Arlene Shechet


Arlene Shechet is an American artist. She lives and works in New York City, Woodstock, and Kingston, New York.

Work

Shechet is a sculptor working in a range of materials, including wood, ceramics, paper-making, porcelain, and clay. Shechet has said of her work, "Everybody wants to be able to tell a quick story, but I do not want to make something that fits into a few sentences. I don’t want it to have a punchline.” Shechet's early work was influenced by Buddhism, evident in the way it exhibited states of transformation and Buddhist subject matter. In the early 1990s, Shechet made a series of plaster sculptures. The lumpy works, supported by industrial and found objects, and incorporating Buddhist iconography, evolved into a family of Buddhas. In 1996 Shechet was invited to work at the Dieu Donné Papermill in New York. During her residency she created handmade, paper blueprints of stupas as well as paper vessels.
Shechet continues to work with paper, implementing a hybrid approach by manipulating paper pulp in a similar fashion to clay. Her recent body of colorful paper works, completed in 2012, reveal her commitment to materials and the mold.
Her fascination with materials extends to clay, for which she is primarily know and has received wide recognition. Over the last decade, Shechet has worked prolifically with clay, creating an impressive body of work and pushing the boundaries of the material. From 2012 to 2013, Shechet held a residency at the Meissen Porcelain Manufactory in Germany, where she made experimental sculptures alongside factory employees making traditional porcelain work. Her time there yielded a new body of work which was installed by Shechet at the RISD Museum, Providence in 2014.
In 2013 for The New York Times, Roberta Smith described Shechet's work as combining painting and sculpture "with exuberant polymorphous, often comic results", and noted the variety of glazed surfaces on the vessels in her exhibition Slip, at Sikkema Jenkins & Co. A New Yorker capsule review compared the work in this same exhibition to those of the ceramic artist and printmaker Ken Price. Shechet has also cited references as diverse as Elie Nadelman, Sophie Taeuber-Arp, Jim Nutt, and Umberto Boccioni.
The Institute of Contemporary Art, Boston exhibited a 20-year survey of her work in 2016, which The New York Times called "Some of the most imaginative American sculpture of the past 20 years.”
On March 6, 2018 Pace Gallery announced its representation of Shechet. Formerly, Shechet has shown with galleries including Jack Shainman and Sikkema Jenkins & Co.
In 2017, Shechet was commissioned to create a sculpture for the collection of the Jewish Museum in New York City. The work, Travel Light, references her family's experience of migration to the United states. Two years later, in 2019, Shechet contributed to an audio tour for the Jewish Museum, where she discusses the process of creating her work. In 2018, Shechet was commissioned by Madison Square Park Conservancy to create a monumental site-specific installation for the Park, which was on view from view from September 25, 2018, through April 28, 2019.
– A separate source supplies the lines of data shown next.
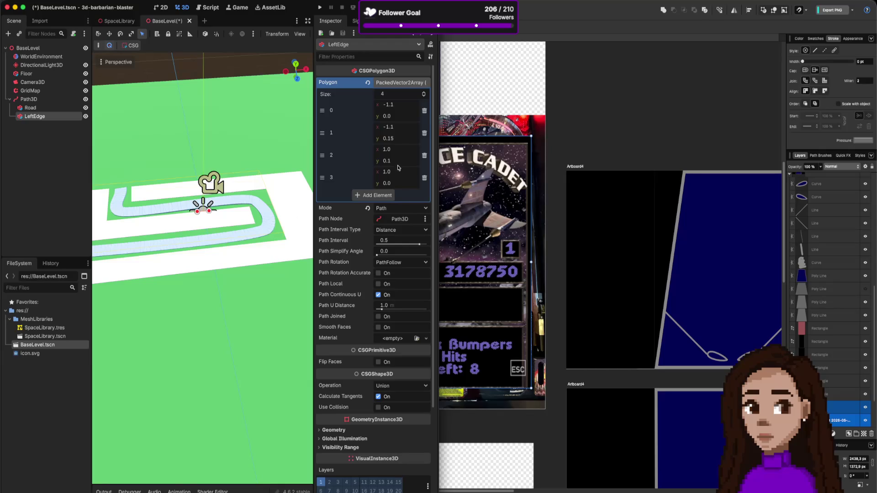
# Set point 2 to (-0.9, 0.15) and point 3's x to -0.9.
pyautogui.click(399, 154)
pyautogui.write('-0.9')
pyautogui.click(401, 163)
pyautogui.write('0.15')
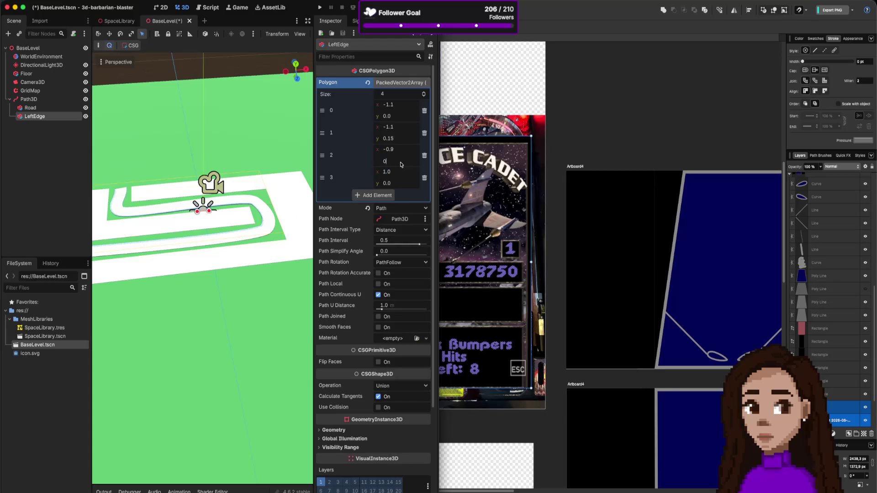
pyautogui.press('Return')
pyautogui.click(398, 177)
pyautogui.write('-0.9')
Personal Life and Education

Shechet was raised in Forest Hills, Queens. She comes from an Ashkenazi Jewish background. Shechet's grandparents immigrated to the United States from Belarus in 1920. Shechet received her Bachelor of Arts from New York University and her Masters of Fine Arts from the Rhode Island School of Design in 1978. Shechet taught at the Rhode Island School of Design from 1978 until 1985, and later at the Parsons School of Design from 1984 to 1995. Shechet lived in TriBeCa through the 1990s, however in 2002 she purchased a house in Woodstock, New York. This is currently her full-time home. She has two children, born in 1986 and 1990. Shechet is married to the psychiatrist Mark Epstein.

Exhibitions

Solo museum exhibitions of Shechet’s work include the RISD Museum, Providence in 2014; the Weatherspoon Art Museum, Greensboro, in 2012; the Nerman Museum of Contemporary Art, Kansas in 2012; The Tang Teaching Museum and Art Gallery, Saratoga Springs, NY in 2009; and the Museum of Contemporary Art Denver in 2009. A twenty-year survey of her work opened at the Institute of Contemporary Art, Boston in June 2015. Shechet is the first living artist to have an exhibition at the Frick Collection, New York, which was on view in 2016–2017. She had an exhibition at The Phillips Collection, DC, in 2016–2017.

Collections

Shechet's work is held numerous collections, including the following selection:
Shechet has received numerous awards, including a John Simon Guggenheim Memorial Foundation Fellowship Award in 2004, a Joan Mitchell Foundation Painters and Sculptors Grant in 2010, an American Arts and Letters Award in 2011, and three New York Foundation for the Arts awards.